I’m not sure what possesses me to try and comfort the name-dropping ass, but I do. My hand lands on his forearm, but it’s not gentle like when Ainsley does it, and it hits like a slap, so I immediately take it away.
“Somehow, I don’t think your, um, friend gives a shit about who I am.” Internally I cringe as I turn toward the camera.
Lena smiles warmly, and it lights up her face. I don’t explore why I instantly want to trust her. “You couldn’t be more wrong,” she says with a gentleness I’ve never had. “I’ve waited a long time to meet you, Saylor Greer, and I’m super happy your favorite flower wasn’t a geranium or something. Poppy could have had a very difficult childhood.” She pops a dimple, so I continue before she asks the questions dancing in her inquisitive eyes.
“Um, so, anyway. How do you know?”
Dante sighs, and it blows his hair around his forehead. “Because the reporters didn’t simply happen upon us the night I threatened them. That restaurant isn’t a normal hotspot. That type of ambush in Hollywood was carefully created by puppet masters who understand what kinds of stories the world wants, and only a select few people on my staff would have known where I was that night.”
“Puppet masters. You mean you. You’re the mastermind.”
“Yeah.” He sighs. “Usually, anyway. I pull the strings and choreograph break-ups, make-ups, and everything in between. Drama in Hollywood is almost always scripted.”
His confession doesn’t sit well with me. Would I be doing the same thing if I had been strong enough to go with him? My stomach flips over at the thought. Creating drama in people’s lives feels dirty and wrong, but who am I to judge? I write words people can get lost in, so is it really that different?
“It’s shitty because I should be able to trust my team. They’re all on my payroll, and I hand-selected them all,” he says, staring straight at me. “But my brother will sell my soul, and apparently, everyone I care about, to get what he wants.”
I still don’t understand, and my confusion must show on my face.
“Saylor.” It should piss me off that he uses that name. No one in my life calls me Saylor, not anymore. But my body responds like I’ve saved that piece of myself for him. “You understand what I do, right? Why Kate called me to help you?”
No.My mind is still working through the mental gymnastics of having Dante suddenly back in my life.
My fists clench, and the knuckles on my right hand crack.
“I own the most sought-after public relations firm in California, Saylor. I’m who all those celebrities call when their lives are falling apart. We say they’re in some sort of rehab, but truthfully, they’re usually on the beach somewhere while I find a new way to spin their bullshit to get them out of trouble. Or I create buzz around a new ‘relationship’ when there’s a movie to promote or an album to sell.”
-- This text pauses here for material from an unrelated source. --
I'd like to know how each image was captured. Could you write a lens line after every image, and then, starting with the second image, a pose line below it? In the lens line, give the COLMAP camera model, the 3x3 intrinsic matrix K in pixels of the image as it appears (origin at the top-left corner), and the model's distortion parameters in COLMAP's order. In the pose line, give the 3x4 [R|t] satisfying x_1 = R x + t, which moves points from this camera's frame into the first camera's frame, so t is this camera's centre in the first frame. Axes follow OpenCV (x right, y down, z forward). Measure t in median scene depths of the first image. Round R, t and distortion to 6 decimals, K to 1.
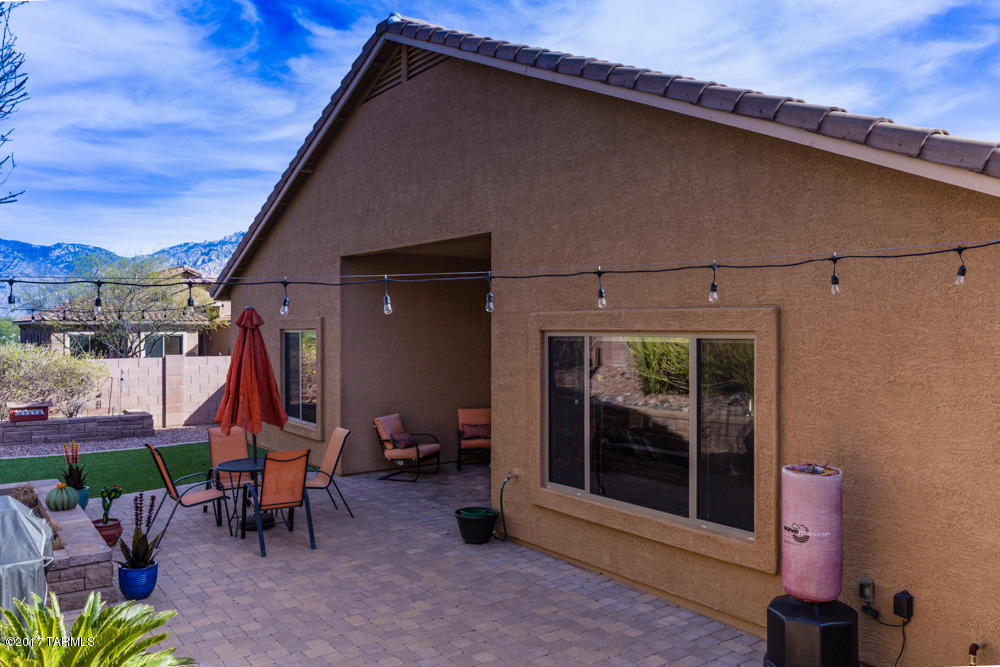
lens RADIAL K [[766.5, 0, 500.0], [0, 766.5, 333.5], [0, 0, 1]] dist [-0.002483, -0.000831]
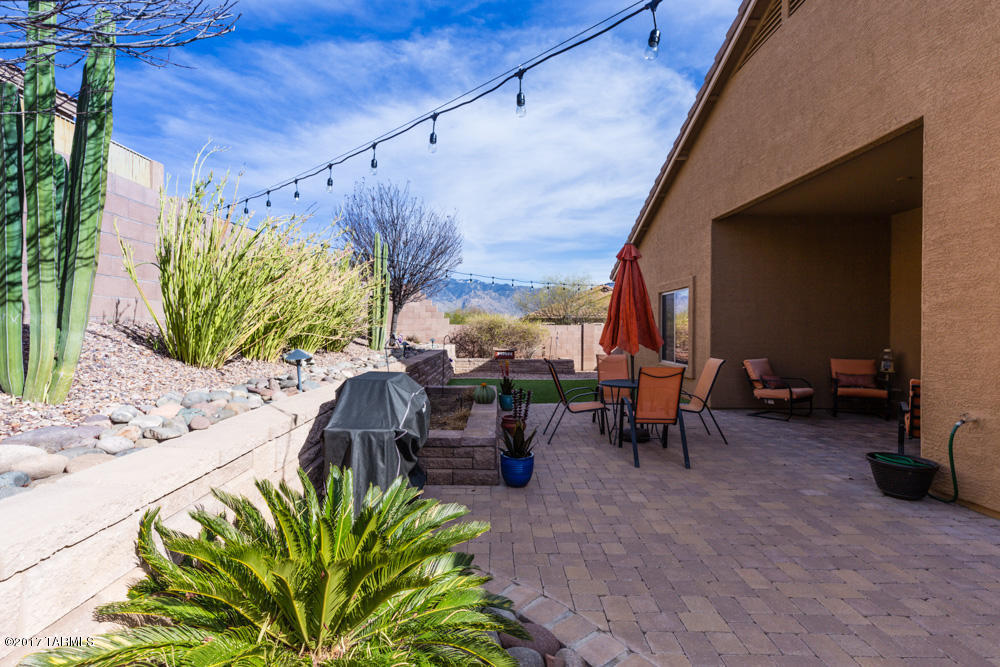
lens RADIAL K [[453.1, 0, 500.0], [0, 453.1, 333.5], [0, 0, 1]] dist [-0.001191, 0.000945]
pose [[0.813163, 0.009133, -0.581964, -0.098276], [-0.007833, 0.999958, 0.004749, 0.102243], [0.581983, 0.000697, 0.813201, 0.369541]]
“You’re a professional liar,” I say, twisting my lips into a frown.
His smile is sad. “That’s one way to spin it. This is the first time I’ve needed the spinning, though.”
“Same,” I grumble.
“Think of it as a mini time-out,” Lena says. I scrunch my nose and scratch my neck when I realize she’s talking to me.
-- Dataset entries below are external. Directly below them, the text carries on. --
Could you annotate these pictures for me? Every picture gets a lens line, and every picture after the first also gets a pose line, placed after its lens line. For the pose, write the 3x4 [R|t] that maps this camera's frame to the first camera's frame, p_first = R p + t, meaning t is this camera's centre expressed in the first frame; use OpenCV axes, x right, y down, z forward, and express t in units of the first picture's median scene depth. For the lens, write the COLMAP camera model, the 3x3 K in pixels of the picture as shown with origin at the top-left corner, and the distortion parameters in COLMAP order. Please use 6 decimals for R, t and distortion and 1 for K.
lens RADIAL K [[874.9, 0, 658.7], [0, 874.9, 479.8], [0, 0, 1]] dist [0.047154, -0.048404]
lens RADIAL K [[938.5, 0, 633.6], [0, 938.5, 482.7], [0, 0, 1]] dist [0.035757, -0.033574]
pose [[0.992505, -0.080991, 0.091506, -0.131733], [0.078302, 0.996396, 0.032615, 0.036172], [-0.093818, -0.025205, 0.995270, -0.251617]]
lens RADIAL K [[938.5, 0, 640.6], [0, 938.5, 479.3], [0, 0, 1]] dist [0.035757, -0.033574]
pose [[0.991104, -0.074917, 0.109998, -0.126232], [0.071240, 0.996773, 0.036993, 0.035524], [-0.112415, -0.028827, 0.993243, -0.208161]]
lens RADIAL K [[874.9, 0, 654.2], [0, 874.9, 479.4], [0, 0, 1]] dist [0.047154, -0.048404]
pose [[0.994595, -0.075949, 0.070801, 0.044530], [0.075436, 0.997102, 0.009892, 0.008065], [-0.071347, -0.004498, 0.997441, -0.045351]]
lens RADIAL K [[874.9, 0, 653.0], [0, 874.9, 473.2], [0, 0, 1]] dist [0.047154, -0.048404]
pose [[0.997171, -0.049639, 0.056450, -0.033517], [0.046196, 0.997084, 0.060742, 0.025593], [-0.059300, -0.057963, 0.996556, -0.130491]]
“Um, I may have told the daughter of a very important person to stick a dildo to a hard surface and spin. Or, you know, something like that, during a live interview that was meant to promote childhood literacy programs. The way they’ve spliced the video makes me look…” I tear my gaze away from the screen. “I’ll need a little more than a time-out.”
Her face softens with her words. “I’ll admit. I saw it live before they edited it to the mess it is now. It wasn’t your fault, though. She was obviously digging for something, and she’s the one who came off as unprofessional, not you. It really sucks that they can manipulate that stuff like they did,” she says with a kindness my heart says is real.
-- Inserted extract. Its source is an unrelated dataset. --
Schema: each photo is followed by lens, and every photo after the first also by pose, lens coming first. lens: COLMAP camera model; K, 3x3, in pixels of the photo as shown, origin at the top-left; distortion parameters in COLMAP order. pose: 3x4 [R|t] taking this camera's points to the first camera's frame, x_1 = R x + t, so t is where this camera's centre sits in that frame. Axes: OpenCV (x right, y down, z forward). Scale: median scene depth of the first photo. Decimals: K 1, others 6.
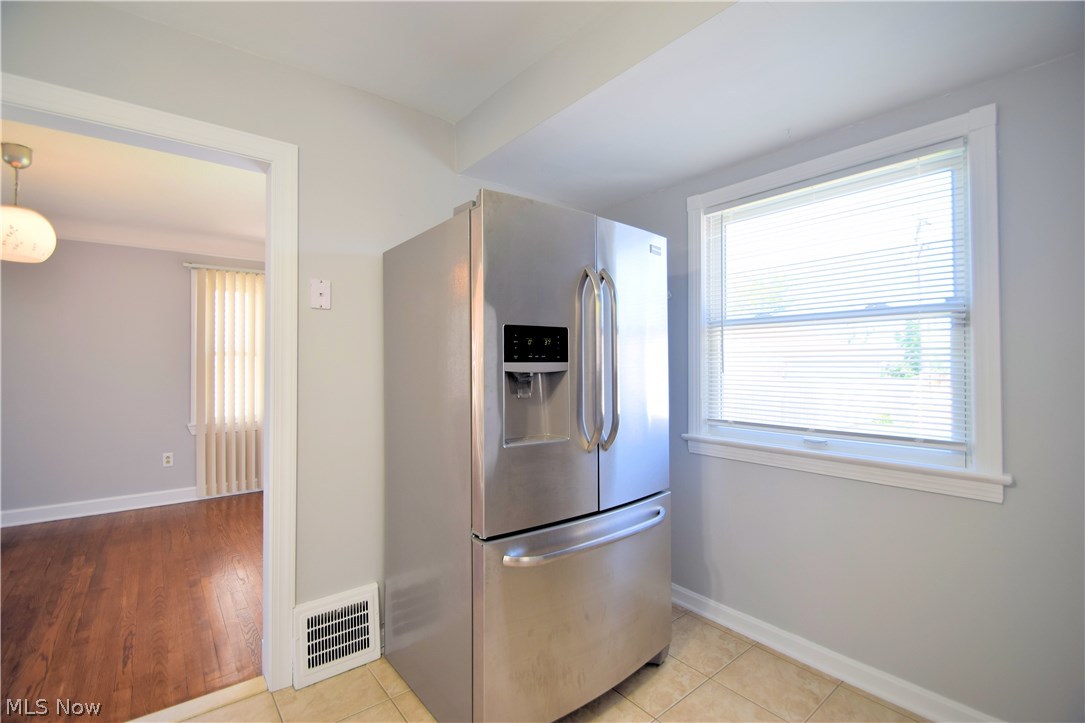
lens RADIAL K [[476.1, 0, 540.9], [0, 476.1, 358.2], [0, 0, 1]] dist [0.012894, -0.015991]
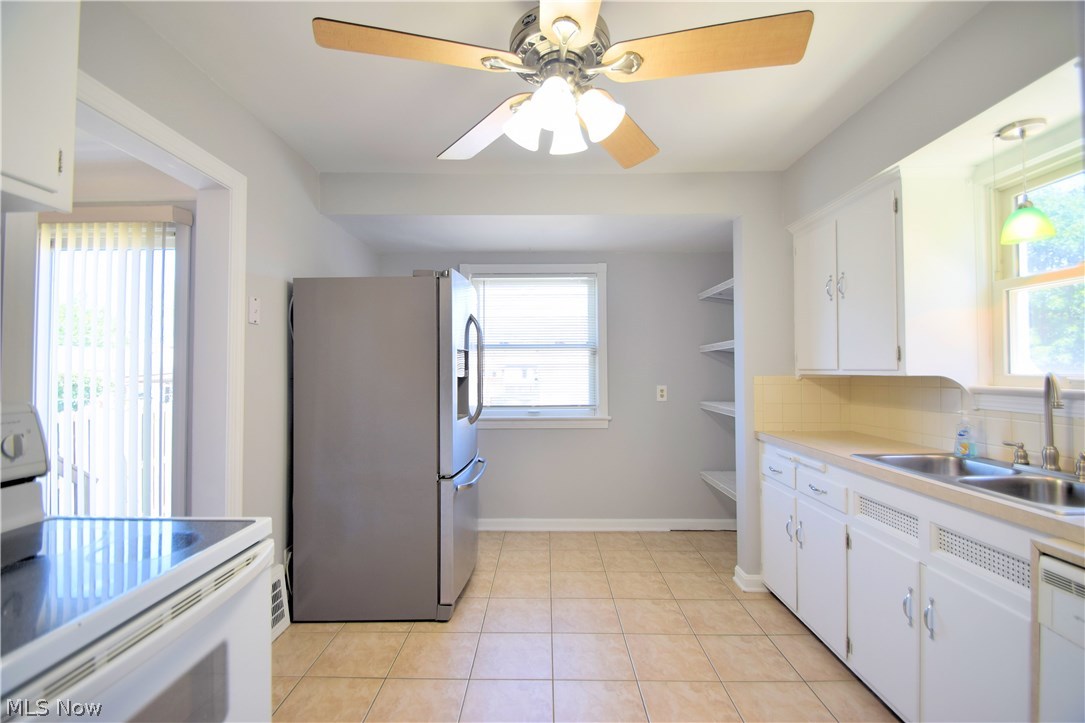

Yeah, they edited the hell out of the replay. My cheeks heat. “You’re one of the millions and counting, then?”
She nods. “Afraid so, but I’m also a big fan.”
“I hate her,” I mutter.
Lena’s laugh is throaty and carefree.
“Oh, not you. I mean, I don’t know you. I…”
“I’m not a fan of Rebecca’s,” she says like you’d tell someone they were being silly. “I’m a fan of yours. I’m the one who pushed Dante into reading your books. They got me through a pretty dark period of my life, and when I readApril Rain, well, I knew.”
My skin prickles as I turn my wary heart toward Dante. “You read my books?”
He nods.
“A—All of them?”
Another nod. “I told you I’d always be your biggest fan, but admittedly, I didn’t read any of them until about a month ago. It was—too hard.”